**Supplied entries**.
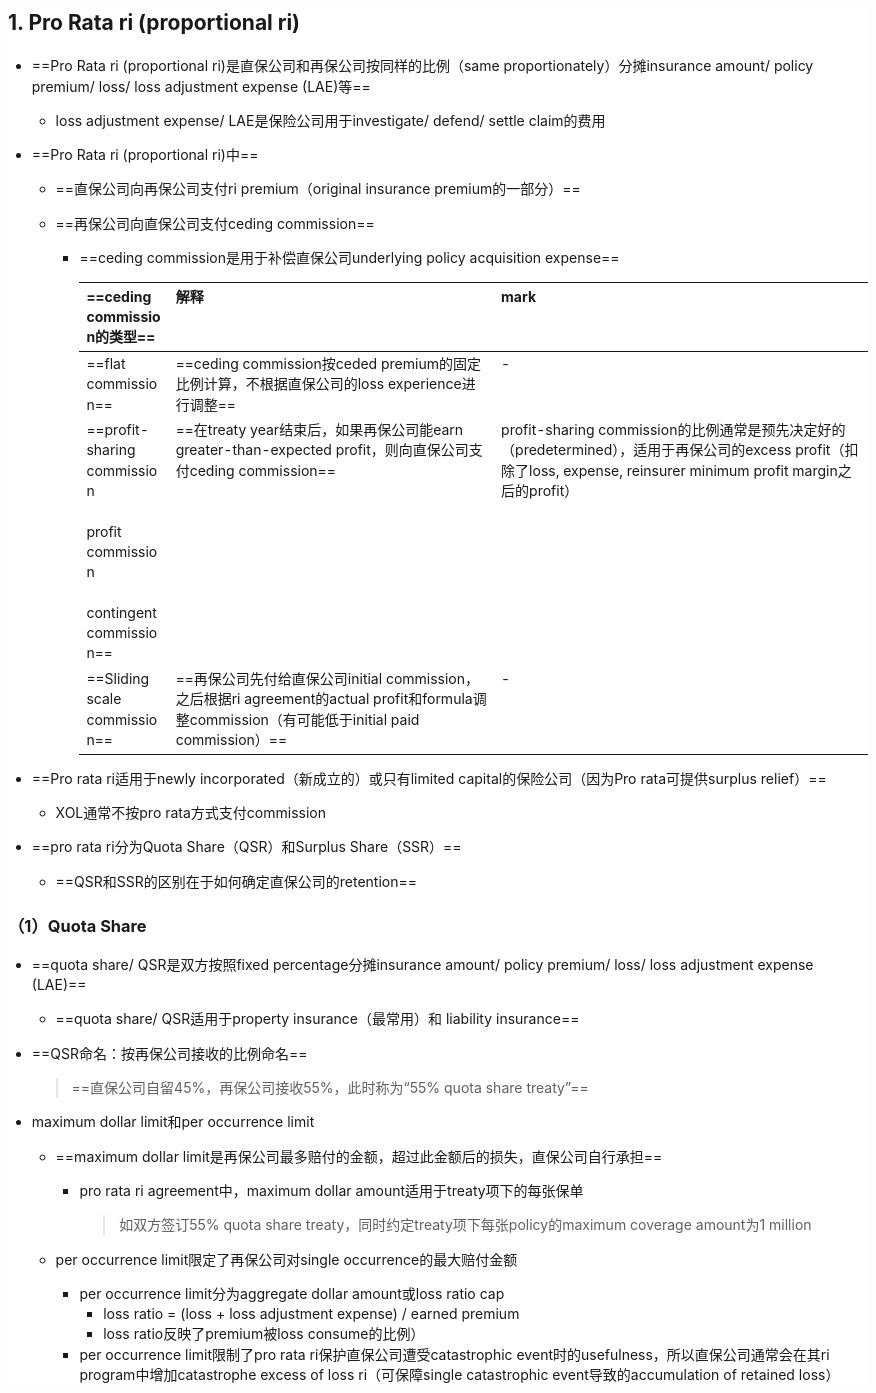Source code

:   

## 1. Pro Rata ri (proportional ri)

- ==Pro Rata ri (proportional ri)是直保公司和再保公司按同样的比例（same proportionately）分摊insurance amount/ policy premium/ loss/ loss adjustment expense (LAE)等==
  
  - loss adjustment expense/ LAE是保险公司用于investigate/ defend/ settle claim的费用
  
- ==Pro Rata ri (proportional ri)中==

  - ==直保公司向再保公司支付ri premium（original insurance premium的一部分）==

  - ==再保公司向直保公司支付ceding commission==

    - ==ceding commission是用于补偿直保公司underlying policy acquisition expense==

      | ==ceding commission的类型==                                  | 解释                                                         | mark                                                         |
      | ------------------------------------------------------------ | ------------------------------------------------------------ | ------------------------------------------------------------ |
      | ==flat commission==                                          | ==ceding commission按ceded premium的固定比例计算，不根据直保公司的loss experience进行调整== | -                                                            |
      | ==profit-sharing commission<br><br>profit commission<br><br> contingent commission== | ==在treaty year结束后，如果再保公司能earn greater-than-expected profit，则向直保公司支付ceding commission== | profit-sharing commission的比例通常是预先决定好的（predetermined），适用于再保公司的excess profit（扣除了loss, expense, reinsurer minimum profit margin之后的profit） |
      | ==Sliding scale commission==                                 | ==再保公司先付给直保公司initial commission，之后根据ri agreement的actual profit和formula调整commission（有可能低于initial paid commission）== | -                                                            |

  

- ==Pro rata ri适用于newly incorporated（新成立的）或只有limited capital的保险公司（因为Pro rata可提供surplus relief）==
  
  - XOL通常不按pro rata方式支付commission
  
- ==pro rata ri分为Quota Share（QSR）和Surplus Share（SSR）==

  - ==QSR和SSR的区别在于如何确定直保公司的retention==

### （1）Quota Share

- ==quota share/ QSR是双方按照fixed percentage分摊insurance amount/ policy premium/ loss/ loss adjustment expense (LAE)==

  - ==quota share/ QSR适用于property insurance（最常用）和 liability insurance==

- ==QSR命名：按再保公司接收的比例命名==

  > ==直保公司自留45%，再保公司接收55%，此时称为“55% quota share treaty”==

- maximum dollar limit和per occurrence limit

  - ==maximum dollar limit是再保公司最多赔付的金额，超过此金额后的损失，直保公司自行承担==

    - pro rata ri agreement中，maximum dollar amount适用于treaty项下的每张保单

      > 如双方签订55% quota share treaty，同时约定treaty项下每张policy的maximum coverage amount为1 million

  - per occurrence limit限定了再保公司对single occurrence的最大赔付金额

    - per occurrence limit分为aggregate dollar amount或loss ratio cap
      - loss ratio = (loss + loss adjustment expense) / earned premium
      - loss ratio反映了premium被loss consume的比例）
    - per occurrence limit限制了pro rata ri保护直保公司遭受catastrophic event时的usefulness，所以直保公司通常会在其ri program中增加catastrophe excess of loss ri（可保障single catastrophic event导致的accumulation of retained loss）
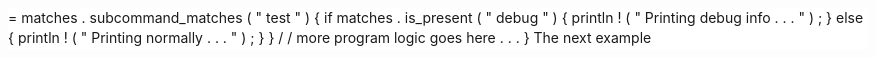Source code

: =
matches
.
subcommand_matches
(
"
test
"
)
{
if
matches
.
is_present
(
"
debug
"
)
{
println
!
(
"
Printing
debug
info
.
.
.
"
)
;
}
else
{
println
!
(
"
Printing
normally
.
.
.
"
)
;
}
}
/
/
more
program
logic
goes
here
.
.
.
}
The
next
example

**What is needed**. Leaving out only the pictures, return the material above unchanged.

**Task output**.
Source code

:   

## 1. Pro Rata ri (proportional ri)

- ==Pro Rata ri (proportional ri)是直保公司和再保公司按同样的比例（same proportionately）分摊insurance amount/ policy premium/ loss/ loss adjustment expense (LAE)等==
  
  - loss adjustment expense/ LAE是保险公司用于investigate/ defend/ settle claim的费用
  
- ==Pro Rata ri (proportional ri)中==

  - ==直保公司向再保公司支付ri premium（original insurance premium的一部分）==

  - ==再保公司向直保公司支付ceding commission==

    - ==ceding commission是用于补偿直保公司underlying policy acquisition expense==

      | ==ceding commission的类型==                                  | 解释                                                         | mark                                                         |
      | ------------------------------------------------------------ | ------------------------------------------------------------ | ------------------------------------------------------------ |
      | ==flat commission==                                          | ==ceding commission按ceded premium的固定比例计算，不根据直保公司的loss experience进行调整== | -                                                            |
      | ==profit-sharing commission<br><br>profit commission<br><br> contingent commission== | ==在treaty year结束后，如果再保公司能earn greater-than-expected profit，则向直保公司支付ceding commission== | profit-sharing commission的比例通常是预先决定好的（predetermined），适用于再保公司的excess profit（扣除了loss, expense, reinsurer minimum profit margin之后的profit） |
      | ==Sliding scale commission==                                 | ==再保公司先付给直保公司initial commission，之后根据ri agreement的actual profit和formula调整commission（有可能低于initial paid commission）== | -                                                            |

  

- ==Pro rata ri适用于newly incorporated（新成立的）或只有limited capital的保险公司（因为Pro rata可提供surplus relief）==
  
  - XOL通常不按pro rata方式支付commission
  
- ==pro rata ri分为Quota Share（QSR）和Surplus Share（SSR）==

  - ==QSR和SSR的区别在于如何确定直保公司的retention==

### （1）Quota Share

- ==quota share/ QSR是双方按照fixed percentage分摊insurance amount/ policy premium/ loss/ loss adjustment expense (LAE)==

  - ==quota share/ QSR适用于property insurance（最常用）和 liability insurance==

- ==QSR命名：按再保公司接收的比例命名==

  > ==直保公司自留45%，再保公司接收55%，此时称为“55% quota share treaty”==

- maximum dollar limit和per occurrence limit

  - ==maximum dollar limit是再保公司最多赔付的金额，超过此金额后的损失，直保公司自行承担==

    - pro rata ri agreement中，maximum dollar amount适用于treaty项下的每张保单

      > 如双方签订55% quota share treaty，同时约定treaty项下每张policy的maximum coverage amount为1 million

  - per occurrence limit限定了再保公司对single occurrence的最大赔付金额

    - per occurrence limit分为aggregate dollar amount或loss ratio cap
      - loss ratio = (loss + loss adjustment expense) / earned premium
      - loss ratio反映了premium被loss consume的比例）
    - per occurrence limit限制了pro rata ri保护直保公司遭受catastrophic event时的usefulness，所以直保公司通常会在其ri program中增加catastrophe excess of loss ri（可保障single catastrophic event导致的accumulation of retained loss）
Source code

: =
matches
.
subcommand_matches
(
"
test
"
)
{
if
matches
.
is_present
(
"
debug
"
)
{
println
!
(
"
Printing
debug
info
.
.
.
"
)
;
}
else
{
println
!
(
"
Printing
normally
.
.
.
"
)
;
}
}
/
/
more
program
logic
goes
here
.
.
.
}
The
next
example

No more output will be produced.